Perubahan diksi “dan” (bermakna kumulatif) menjadi diksi “atau” (alternatif) sudah diimplementasikan oleh KPU setelah mengubah PKPU tentang Pencalonan, dari PKPU No. 3 Tahun 2017 menjadi PKPU No. 1 Tahun 2020. Dalam Pasal 89 PKPU yang baru (PKPU No 1/2020) hanya terdiri 2 (dua) ayat.
Lebih jelasnya: Petahana dinyatakan tidak memenuhi syarat jika: (a) melakukan penggantian pejabat 6 (enam) bulan sebelum tanggal penetapan Pasangan Calon sampai dengan akhir masa jabatan kecuali mendapat persetujuan tertulis dari menteri yang menyelenggarakan urusan dalam negeri; atau (b) menggunakan kewenangan, program, dan kegiatan yang menguntungkan atau merugikan salah satu Pasangan Calon baik di daerah sendiri maupun di daerah lain dalam waktu 6 (enam) bulan sebelum tanggal penetapan Pasangan Calon sampai dengan penetapan Pasangan Calon terpilih.
Jadi, tampak dengan jelas bahwa Pasal 89 PKPU No. 1 Tahun 2020 sudah menggunakan diksi “atau” – diksi yang bermakna alternatif (pilihan). Bagi penulis, tentu ada reasoning yang mendasari KPU mengubah Pasal 89 PKPU tentang Pencalonan. Apakah perubahan ketentuan PKPU itu diilhami Putusan MA No. 570 K/TUN/PILKADA/2016. Wallaha a’lam.

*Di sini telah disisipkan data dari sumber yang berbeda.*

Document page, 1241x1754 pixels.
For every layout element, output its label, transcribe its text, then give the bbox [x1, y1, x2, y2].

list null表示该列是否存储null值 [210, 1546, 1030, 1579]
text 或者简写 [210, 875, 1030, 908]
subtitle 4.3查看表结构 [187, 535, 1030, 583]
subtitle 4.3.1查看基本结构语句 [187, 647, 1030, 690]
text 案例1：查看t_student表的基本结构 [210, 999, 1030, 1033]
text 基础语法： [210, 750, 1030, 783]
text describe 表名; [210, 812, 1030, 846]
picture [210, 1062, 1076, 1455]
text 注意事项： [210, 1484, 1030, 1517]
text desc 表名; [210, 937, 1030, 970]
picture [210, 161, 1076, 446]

Pastinya, Pasal 89 PKPU No. 1 Tahun 2020, selain menambah syarat tambahan bagi bakal calon Petahana, juga memilih diksi “atau” untuk menetapkan TMS jika ada bakal calon Petahana yang terbukti melanggar salah satu dari dua larangan dalam Pasal 71 ayat (5) UU Pilkada.